Saurabh Srivastava and J. Christopher Anderson have worked together for several years developing software that can design genetically engineered microbes to make specific chemicals. While at their DARPA-backed lab at UC Berkeley, they created bacteria that could produce acetaminophen or Tylenol.


Their special sauce is their software platform. While there are companies that license ways to create bacteria that produce specialty chemicals, the process of identifying how to create these microbes is tedious.

20n says its data-mining technology can get to 100 times more chemicals than were previously thought possible. (A visual map of these possibilities is laid out in the picture at the right.)
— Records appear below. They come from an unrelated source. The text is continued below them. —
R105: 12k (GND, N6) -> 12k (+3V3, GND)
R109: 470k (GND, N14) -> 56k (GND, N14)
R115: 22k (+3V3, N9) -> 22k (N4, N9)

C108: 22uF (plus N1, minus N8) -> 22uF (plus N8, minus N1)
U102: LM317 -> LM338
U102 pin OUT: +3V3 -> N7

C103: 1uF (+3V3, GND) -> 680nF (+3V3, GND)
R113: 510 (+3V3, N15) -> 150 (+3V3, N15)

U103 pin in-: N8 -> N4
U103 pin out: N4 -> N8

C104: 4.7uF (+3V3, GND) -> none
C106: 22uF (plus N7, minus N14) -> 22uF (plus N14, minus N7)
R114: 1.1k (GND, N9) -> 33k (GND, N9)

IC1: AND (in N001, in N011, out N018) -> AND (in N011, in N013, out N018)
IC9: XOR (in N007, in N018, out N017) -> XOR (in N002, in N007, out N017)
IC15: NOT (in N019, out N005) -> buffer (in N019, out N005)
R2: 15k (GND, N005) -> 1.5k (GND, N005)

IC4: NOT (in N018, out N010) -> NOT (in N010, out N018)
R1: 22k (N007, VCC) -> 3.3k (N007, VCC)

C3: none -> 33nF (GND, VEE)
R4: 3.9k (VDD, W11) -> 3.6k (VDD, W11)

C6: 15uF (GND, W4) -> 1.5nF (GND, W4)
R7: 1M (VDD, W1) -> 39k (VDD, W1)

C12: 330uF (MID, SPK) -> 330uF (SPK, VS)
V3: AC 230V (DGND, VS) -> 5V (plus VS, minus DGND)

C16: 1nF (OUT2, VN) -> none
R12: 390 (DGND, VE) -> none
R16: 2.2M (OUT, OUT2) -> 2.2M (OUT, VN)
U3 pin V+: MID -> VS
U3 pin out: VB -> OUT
Companies will tell 20n what molecules they want to make, and 20n’s software will design a microbe that can do it. They have to be organic compounds, however.

With the specialty chemical industry being worth $980 billion, licenses for these microbes can start in the hundreds of thousands of dollars. 20n already has several contracts in negotiation.

“Even the most boring chemicals still tend to be billion dollar markets,” Srivastava said.

They named the company 20n because 20 is the number of standard amino acids specified by the universal genetic code. Proteins are made of sequences that are typically 300 to 500 amino acids long. 20n is the set of combinations the company gets to play with.

Srivastava earned his Ph.D. in computer science, while Anderson is a tenured UC Berkeley professor who has worked in synthetic biology for 17 years.

In their years of working together, their different backgrounds led to some funny miscommunications. For instance, API means “application program interface” to a programmer and “advanced pharmaceutical intermediate” to a biochemist.

“We had to figure out a language to work in that both a biologist and computer scientist could understand,” Anderson said.